The three main accumulations are made up of two carbonate and one clastic reservoir, further complicating the Geoscience team’s work.

“With the carbonate reservoirs there is a huge variation across the Field in terms of the oil’s specific gravity. In some areas it can vary between quite heavy oil and quite light oil, which naturally has a huge impact on how you develop those wells. Also there are fractures systems throughout, but new seismic acquisition and interpretation is making a massive difference to our understanding of the reservoir.”

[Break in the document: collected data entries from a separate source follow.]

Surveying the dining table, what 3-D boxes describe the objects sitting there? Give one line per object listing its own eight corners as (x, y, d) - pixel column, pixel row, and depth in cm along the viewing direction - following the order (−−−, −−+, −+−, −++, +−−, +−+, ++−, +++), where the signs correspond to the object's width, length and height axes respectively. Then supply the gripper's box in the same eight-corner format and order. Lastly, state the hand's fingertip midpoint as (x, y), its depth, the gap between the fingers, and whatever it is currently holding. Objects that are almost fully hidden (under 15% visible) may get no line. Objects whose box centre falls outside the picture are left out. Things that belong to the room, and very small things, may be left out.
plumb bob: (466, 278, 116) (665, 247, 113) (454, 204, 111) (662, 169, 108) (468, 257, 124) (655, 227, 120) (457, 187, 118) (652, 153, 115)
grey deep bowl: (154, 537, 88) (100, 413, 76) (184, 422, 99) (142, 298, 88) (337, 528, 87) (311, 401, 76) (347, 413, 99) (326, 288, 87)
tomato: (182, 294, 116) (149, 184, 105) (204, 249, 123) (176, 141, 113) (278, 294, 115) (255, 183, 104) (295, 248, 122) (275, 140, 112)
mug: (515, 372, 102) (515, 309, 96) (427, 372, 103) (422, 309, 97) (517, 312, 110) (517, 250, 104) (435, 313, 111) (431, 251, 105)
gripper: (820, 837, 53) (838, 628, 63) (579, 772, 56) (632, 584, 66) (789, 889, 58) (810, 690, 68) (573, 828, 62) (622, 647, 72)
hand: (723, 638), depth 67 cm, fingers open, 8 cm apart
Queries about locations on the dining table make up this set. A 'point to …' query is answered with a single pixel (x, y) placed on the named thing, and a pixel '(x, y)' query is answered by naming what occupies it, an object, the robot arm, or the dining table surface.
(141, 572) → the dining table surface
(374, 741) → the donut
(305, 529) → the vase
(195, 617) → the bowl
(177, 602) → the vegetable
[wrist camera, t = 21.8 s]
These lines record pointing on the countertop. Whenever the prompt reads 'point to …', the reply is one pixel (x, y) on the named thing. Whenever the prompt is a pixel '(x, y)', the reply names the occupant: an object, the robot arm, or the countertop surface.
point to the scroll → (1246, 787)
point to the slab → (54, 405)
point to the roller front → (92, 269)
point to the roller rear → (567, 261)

Few observers will have missed the announcement in 2008 that Maersk Oil Qatar had set a new world record, when a horizontal well drilled in the Al Shaheen field reached a total depth of 40,320 feet(12.3km), with a horizontal section of 35,770 feet.

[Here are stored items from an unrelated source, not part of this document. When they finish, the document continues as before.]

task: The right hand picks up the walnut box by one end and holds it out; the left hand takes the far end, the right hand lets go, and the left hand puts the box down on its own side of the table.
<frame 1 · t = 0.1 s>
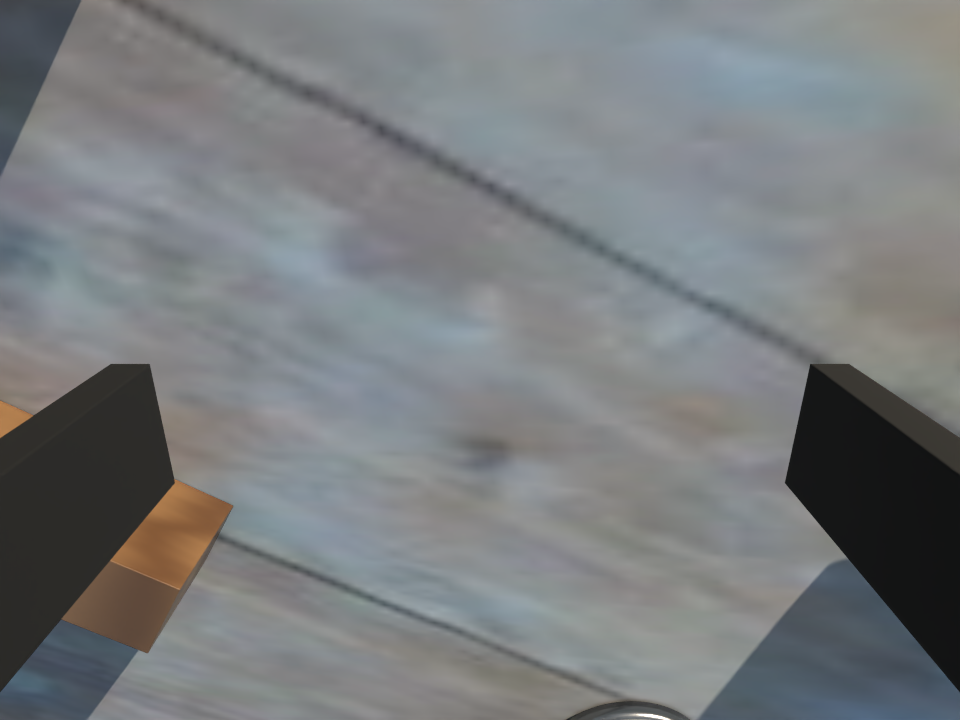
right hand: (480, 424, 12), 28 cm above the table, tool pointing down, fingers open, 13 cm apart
box: (75, 471, 45), on the table
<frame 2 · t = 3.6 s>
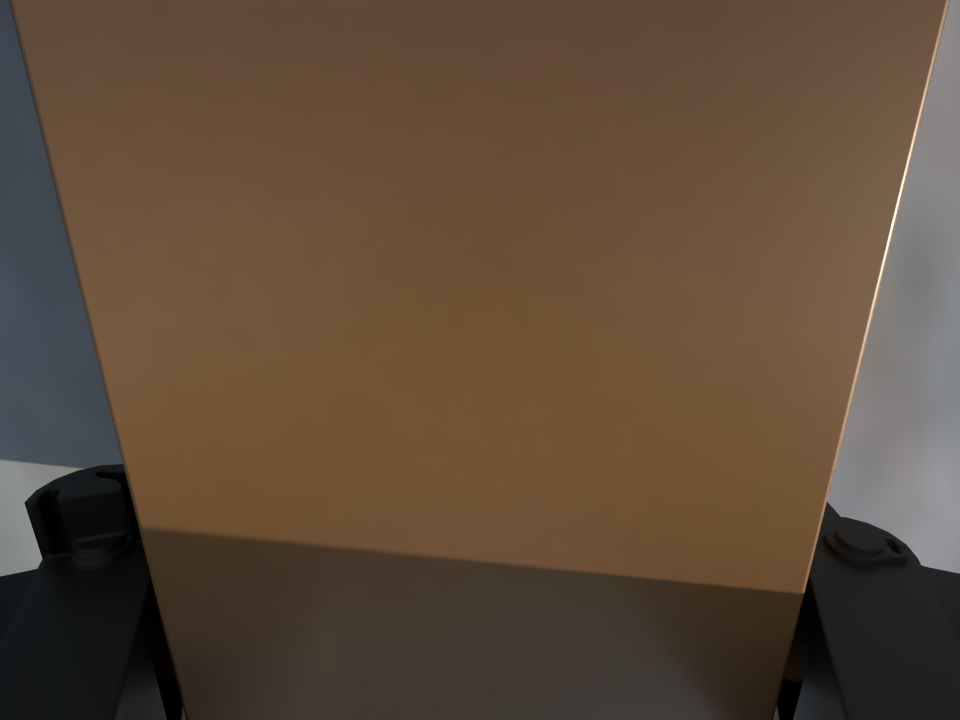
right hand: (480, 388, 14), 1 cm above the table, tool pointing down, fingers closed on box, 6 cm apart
box: (479, 3, 12), on the table, touching right hand
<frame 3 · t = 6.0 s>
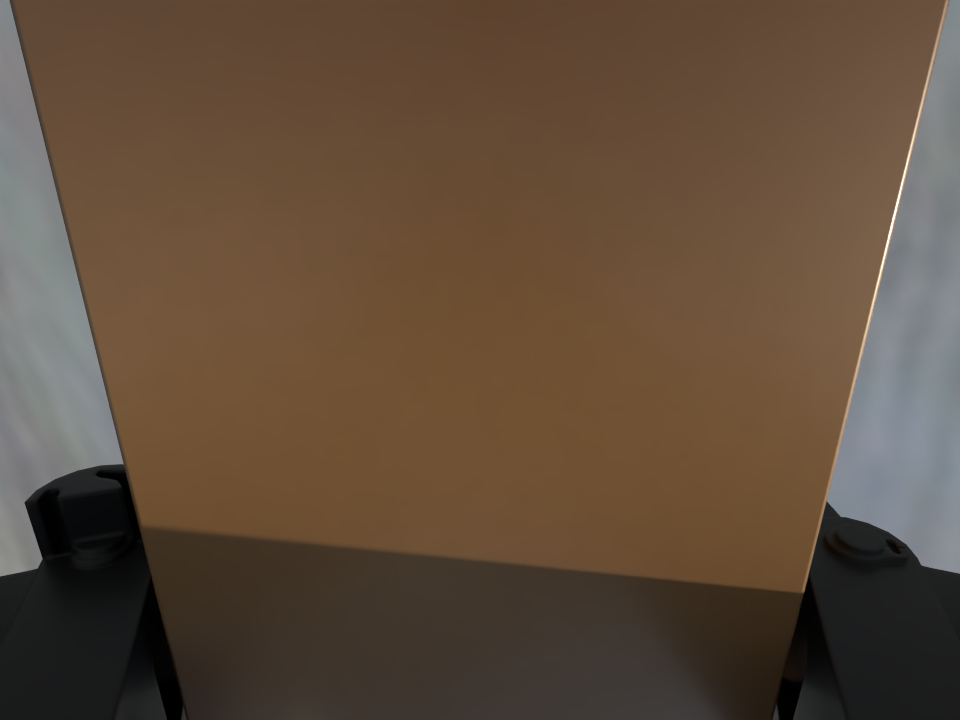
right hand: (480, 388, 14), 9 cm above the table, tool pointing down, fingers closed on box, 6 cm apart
box: (479, 2, 12), point 9 cm above the table, touching right hand
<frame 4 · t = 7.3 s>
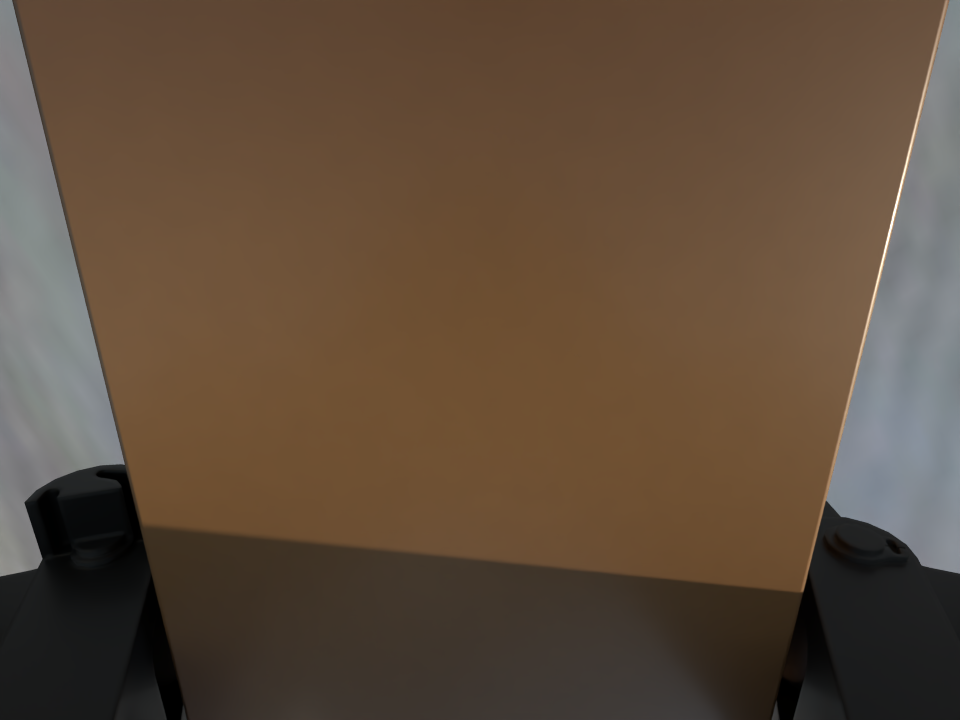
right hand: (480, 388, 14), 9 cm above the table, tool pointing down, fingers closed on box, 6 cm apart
box: (480, 3, 12), point 8 cm above the table, touching right hand, left hand
when the right hand's fingers open (9 cm above the table, at t = 8.4 s): box stays where it is, held by the left hand.
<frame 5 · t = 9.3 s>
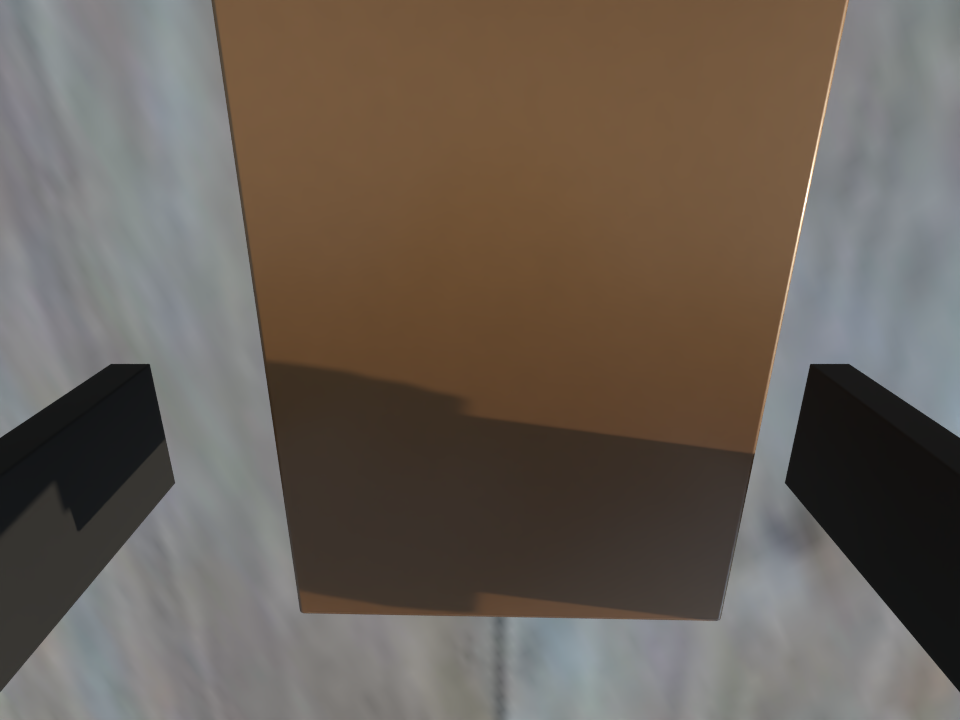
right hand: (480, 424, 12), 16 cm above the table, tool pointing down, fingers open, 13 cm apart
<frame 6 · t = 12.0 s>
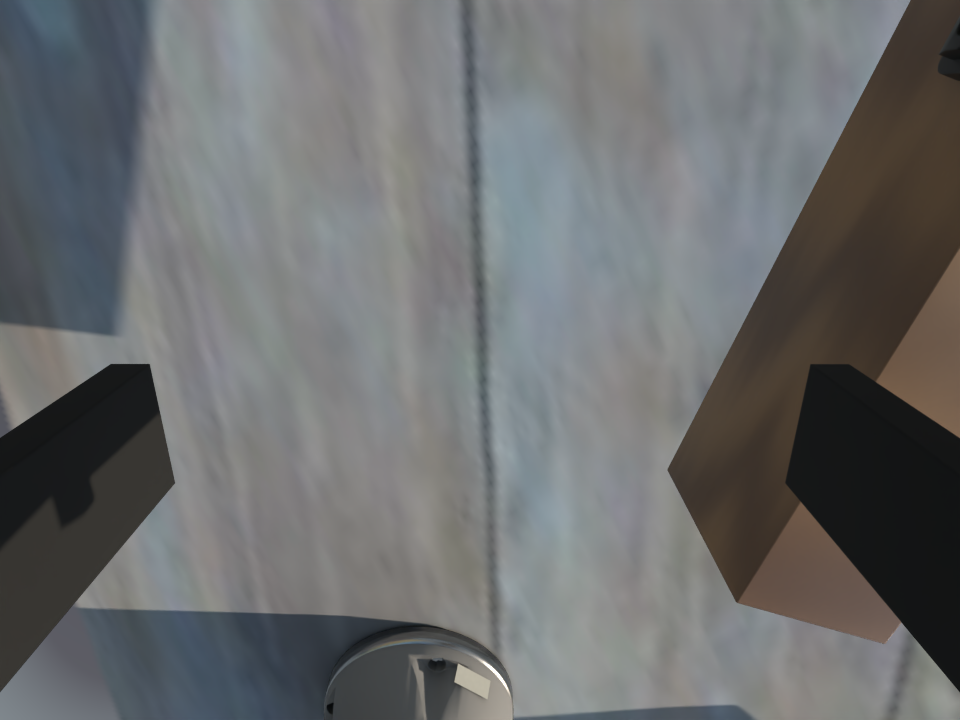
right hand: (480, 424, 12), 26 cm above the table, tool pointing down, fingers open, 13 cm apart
box: (840, 277, 27), point 11 cm above the table, touching left hand
when the left hand's fingers open (6 cm above the table, at t = 16.8 s): box drops 2 cm, on the table.
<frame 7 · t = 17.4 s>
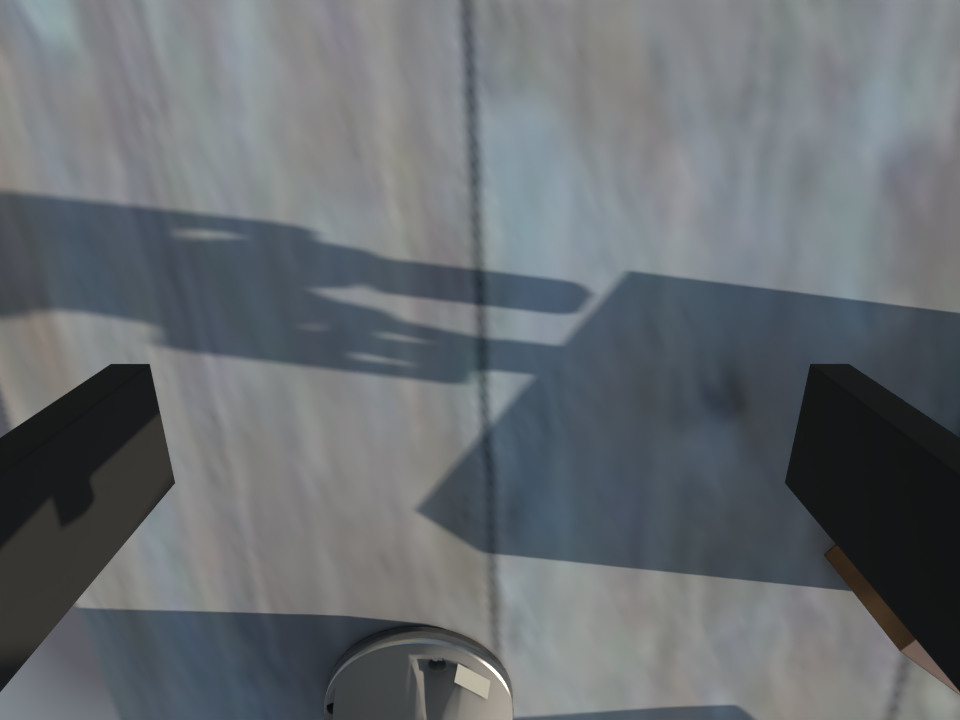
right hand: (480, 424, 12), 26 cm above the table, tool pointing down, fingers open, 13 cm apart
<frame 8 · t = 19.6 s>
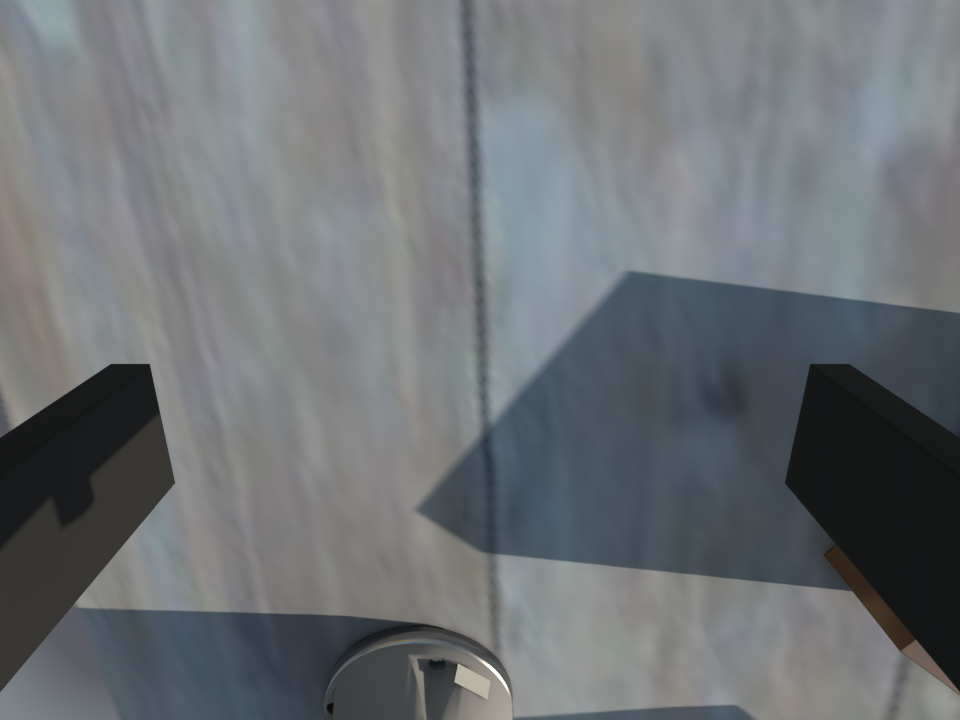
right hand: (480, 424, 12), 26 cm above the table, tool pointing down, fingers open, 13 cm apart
at the end: box inside the target area (7.8 cm from its centre), on the table; the left hand is holding nothing; the right hand is holding nothing; box at rest at the end (0.0 cm/s) — task done.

The nature of the oil deposits in Al Shaheen require horizontal drilling to make development viable, but was going for the world record (Maersk Oil Qatar is in the Guinness Book of World Records, and Hoch displays the certificate proudly in his office), really a production necessity, or just a case of showboating?

“That’s a good question,” laughs Hoch. “Many people want to know why we do it this way, and the simple answer is value for money. The cost per foot of drilling that well was exactly the same, if not cheaper than drilling shorter ones. It boils down to economics and drilling this way has led to vast advancements in efficiency due to minimised infrastructure requirements and a decrease in the number of platforms and wells required.”
 

Future Tech

On a global perspective, horizontal drilling, and managing complex offshore project developments look like excellent areas for an oil company to have built a solid reputation for performance. New environments are not likely to be like the super-giant fields common to this part of the world.

“The new environments in West Africa, the Gulf of Mexico, and offshore South America are all technically challenging and demanding arenas, but this is what Maersk Oil has been doing, and doing well for over two decades,” beams Hoch.

“I think that makes this a very attractive industry to work in. The future of oil production will not just be about drilling a well and extracting oil, it’s going to be complex and challenging and that’s exciting.” he says.

The FDP 2005 is in its fourth year, but the project is rapidly approaching its most critical and exciting phase.

As the new tonnage arrives and links up with the existing infrastructure, all eyes will be on the Maersk Oil Qatar and Qatar Petroleum flagship project. Scheduled to be completed in Q4 2009 – Q1 2010, all industry eyes will shift offshore as the year progresses.

RECORD BREAKERS

Maersk Oil Qatar set a new world record in 2008 , when a horizontal well drilled in the Al Shaheen field reached a total depth of 40,320 feet (12.3km), with a horizontal section of 35,770 feet.